I think it is unlikely that the cheat grass you see came with fertilizer. If you are talking about the same thing as we call cheat grass, it is downy brome. Downy brome is an opportunist plant it germinates easily and quickly. It has shallow roots so will survive with just enough moisture to wet the soil surface. It is a fall annual, but I believe that even plants that germinate in the spring will produce seed.

Downy brome is not a native plant but it most likely originated in Russia. Was probably brouhgt here in grain and grass seed. I don't remember of there being much when I was growing up. I do remember a small patch of it near the shelterbelt. My parents called it wild oats. By the 1950's it was quite widespread.
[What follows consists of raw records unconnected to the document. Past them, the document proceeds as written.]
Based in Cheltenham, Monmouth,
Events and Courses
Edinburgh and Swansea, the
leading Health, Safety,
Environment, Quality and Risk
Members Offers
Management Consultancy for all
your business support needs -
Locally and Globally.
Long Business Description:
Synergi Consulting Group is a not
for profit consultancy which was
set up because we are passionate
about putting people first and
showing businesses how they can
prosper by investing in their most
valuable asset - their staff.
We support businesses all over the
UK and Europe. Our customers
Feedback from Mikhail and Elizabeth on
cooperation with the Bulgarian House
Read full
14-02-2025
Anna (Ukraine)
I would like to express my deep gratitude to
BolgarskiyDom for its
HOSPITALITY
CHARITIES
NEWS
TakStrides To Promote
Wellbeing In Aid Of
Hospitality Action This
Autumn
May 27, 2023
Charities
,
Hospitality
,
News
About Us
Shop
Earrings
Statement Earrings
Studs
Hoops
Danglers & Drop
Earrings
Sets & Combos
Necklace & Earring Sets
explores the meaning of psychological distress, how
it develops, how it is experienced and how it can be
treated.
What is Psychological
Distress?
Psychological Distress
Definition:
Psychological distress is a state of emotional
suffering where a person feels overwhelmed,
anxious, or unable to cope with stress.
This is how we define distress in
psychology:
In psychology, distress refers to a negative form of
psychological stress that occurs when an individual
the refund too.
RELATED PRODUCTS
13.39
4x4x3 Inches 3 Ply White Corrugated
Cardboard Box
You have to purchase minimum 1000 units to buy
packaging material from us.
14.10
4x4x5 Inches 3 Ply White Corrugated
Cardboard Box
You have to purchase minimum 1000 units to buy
It would be hard to list all the ways the seed from it can be spread. It will stick to the hair of animals and to clothing. It can be introduced in seed or in hay. The wind is probably responsible mostly for spreading it. Whirl winds make a great seeder of light seeds from grasses.
 
But wouldn't depend on how its mined as to the posability of forein material? Do you know where in Canada the potash comes from?
 
I'm pretty sure the dealer told me the urea I bought came from............yep....China. Maybe that is why it cost $430 a ton when a couple of years ago it was half that.
 
ammonium nitrate is made from fuel using the same process, in many cases same equipment, that made the bombs in WWII.

What other fertelizers rely on fossil fuels to produce?